Ein verbreiteter Aberglaube besagt: "Wer nach drei Tagen nicht aus dem Farindelwald zurückkehrt, bleibt für immer dort verschollen." Töchterchen Marya entkam dem Bannstrahl und den Schrecken des Waldes. Allerdings barg die Zusammenkunft im Feenwald mit ihrem Seelentier einen Preis, der die Zukunft der jungen Hexe maßgeblich beeinflussen sollte. Getrieben vom Überlebenswillen, angefacht von der gleißenden Glut in ihrem Herzen, Feuer mit Feuer zu vergelten - ein Herz überschattet von Rachsucht - gleich einer Macht wurde die Aufmerksamkeit jener, die die Schicksalsfäden zu beeinflussen wussten, von dem Potenzial der jungen Hexe angezogen. Ein Durst nach dem Blute jener, die das Geschehene zu verantworten hatten, trieb Marya vorwärts auf einen Pfad, der ihre Seele in Versuchung zu führen trachtete.
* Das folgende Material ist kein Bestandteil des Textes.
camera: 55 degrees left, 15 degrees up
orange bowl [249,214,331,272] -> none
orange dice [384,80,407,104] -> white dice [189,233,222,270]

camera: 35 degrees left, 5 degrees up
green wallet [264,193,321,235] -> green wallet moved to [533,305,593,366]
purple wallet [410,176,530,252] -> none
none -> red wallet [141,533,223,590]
Die Flucht, gleich der zwölf Paraden der Götterprüfung dem Schwerte der Rondra, initialisierte die Prägung mit ihrem Vertrautentier, das Marya zum Geleit geschickt aus den Fängen des Farindel führte.

Grymmel, ein Hermelin von makellosem seidig weißen Fell, welches den Gegensatz zu seiner von Dunkelheit befleckter Launenhaftigkeit betont, scheint als ein Fokus für die chaotischen Einflüsse dunkler Gedanken den Weg zu schwarzmagischen Einflüssen in der Zukunft zu zeichnen. Gleich einer komplementären Persönlichkeit ergänzte die Seele ihres Vertrauten das ungestüme Potenzial der jungen Hexe und verschaffte ihr Zugang und Affinität zu den dunklen Pfaden der Invokation, um Willen mit Macht zu erzwingen. Minder Anrufung als die vorbestimmte Aufmerksamkeit einer Macht ließen die junge Frau fortan nahe der Grenzlinie zum ersten Ring der Verdammnis jener erzdämonischen Entität wandeln, die Verlockung ihrer Rachsucht verheißen sollte.
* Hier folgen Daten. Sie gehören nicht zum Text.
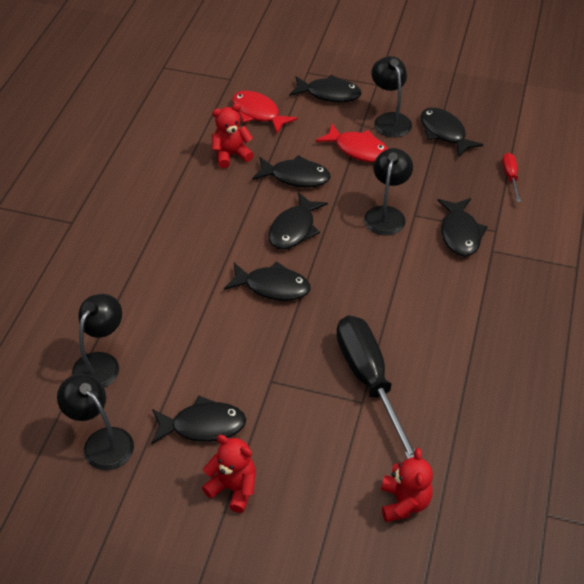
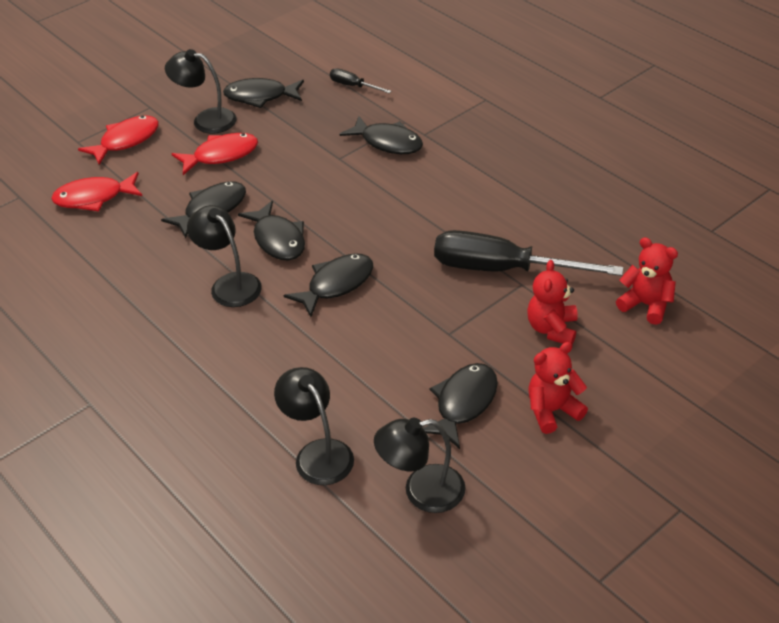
camera: 55 degrees left, 5 degrees down
red teddy bear [212,103,254,168] -> red teddy bear moved to [527,260,578,345]
black fish [289,75,362,103] -> red fish [78,115,159,165]
black lamp [364,148,413,236] -> black lamp moved to [187,205,262,307]
red screwdriver [502,153,521,202] -> black screwdriver [330,68,392,93]

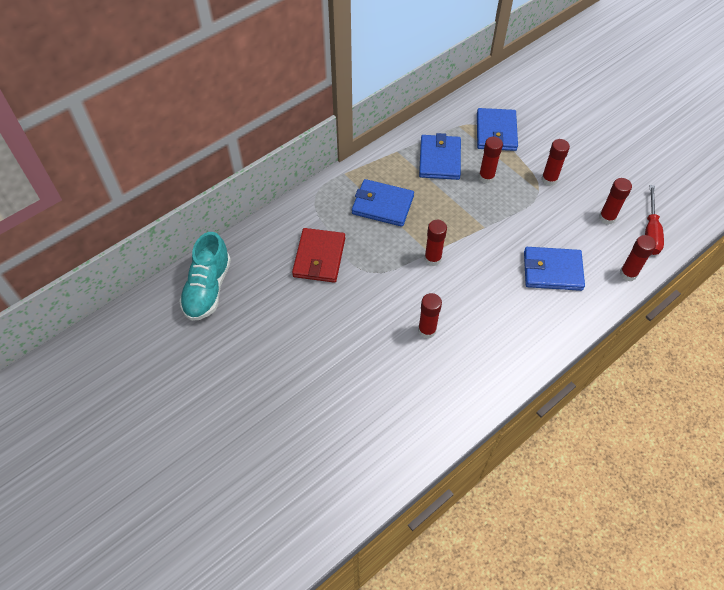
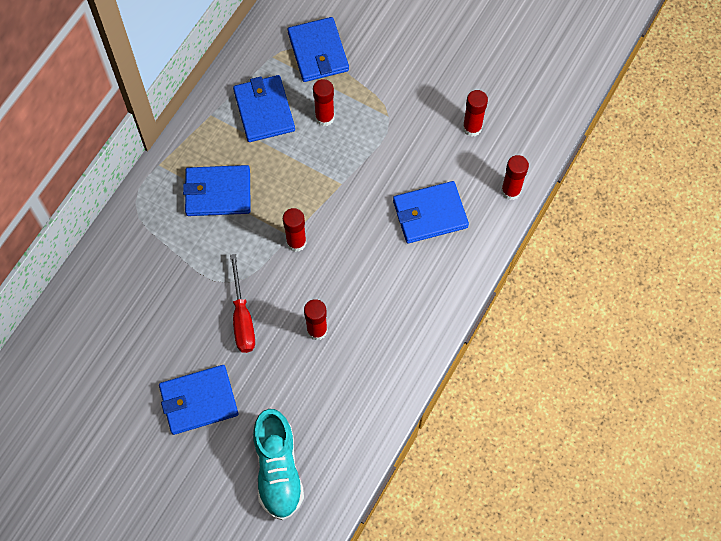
camera: 20 degrees left, 10 degrees up
turquoise shoe [179,232,231,321] -> turquoise shoe moved to [253,409,304,520]
red wallet [292,228,345,283] -> none
red glue stick [541,139,570,186] -> none
red screwdriver [645,185,664,255] -> red screwdriver moved to [230,254,255,353]
none -> blue wallet [159,365,239,435]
Auf der Flucht vor dem langen Arm der Verfolger folgte sie Richtung Firun, dann entlang des Ufers des Flusses Gemhar, um dem Tommelquell zu folgen. Auch wenn das Mädchen ländlich und angesichts der Nähe zu den Feenwäldern in Ehrfurcht vor der Natur aufgewachsen war, war der Nachtschönen das gesellschaftliche Leben nicht fremd - als Bedienung und Unterhaltung im "Tanzendem Weibe" war Marya aufgrund ihres hübschen Aussehens bei den Gästen beliebt und anstehende Besorgungen für das Gasthaus hatten das Mädchen in unregelmäßigen längeren zeitlichen Abständen in die Stadt Winhall geführt. Auf der Flucht hatte es die junge Frau, ein ganzer Sommer war ins Land gezogen, nach Havena verschlagen, weil sie schloss, dass auch bei gelockertem Magieverbot dort zuletzt nach einer flüchtigen Hexe Ausschau gehalten würde, wenn sie sich bedeckt hielte. Als Maja Efferdine Vialigh beging ein junges Mädchen die Anonymität der großen Stadt. Gestrandet im niederen Stadtteil Orkendorf verlor die junge Frau zunächst auch noch das Wenige, das sie neben den Fetzen ihres Unterkleides am Körper noch besaß - infolgedessen eine jede Vergewaltigung ihren Vorsatz festigte, jenen Peinigern, die sich in Überzahl an ihrer Hilflosigkeit zu berauschen trachteten, mit ihren Mitteln Vergeltung zu lehren. Die erbarmungslosen Erfahrungen - einer dreckigen Straßenkatze gleich - sorgten dafür, dass das Leben sie ihre Magie zum Vorteil lehrte. Die Große Gier befahl ihren Willen zu dem Willen jener Peiniger, die auf das Straßenmädchen herabgesehen hatten. Der launenhaft bösartige Einfluss Grymmels tat seiniges dazu, die Emotionen der jungen Frau anzufeuern, um der jungen Hexe beizubringen, dass sich das elementare Wachstum eines Haselbusch und Ginsterkraut Zaubers gewirkt auf eine Eichel missbrauchen ließe, um einem Menschen unvorstellbare Qualen zu bereiten, wenn jene Eichel verschluckt würde, sollte ein Jemand ihren Interessen zuwider handeln. Die nunmehr sechzehn Sommer zählende Hexe erzwang ihren Willen zum Aufstieg und gewann Einfluss. Sie zeigte sich äußerst begabt in Umgang und Formulierung mit ausstehenden Diensten, die ihrem sozialen Aufstieg ebneten.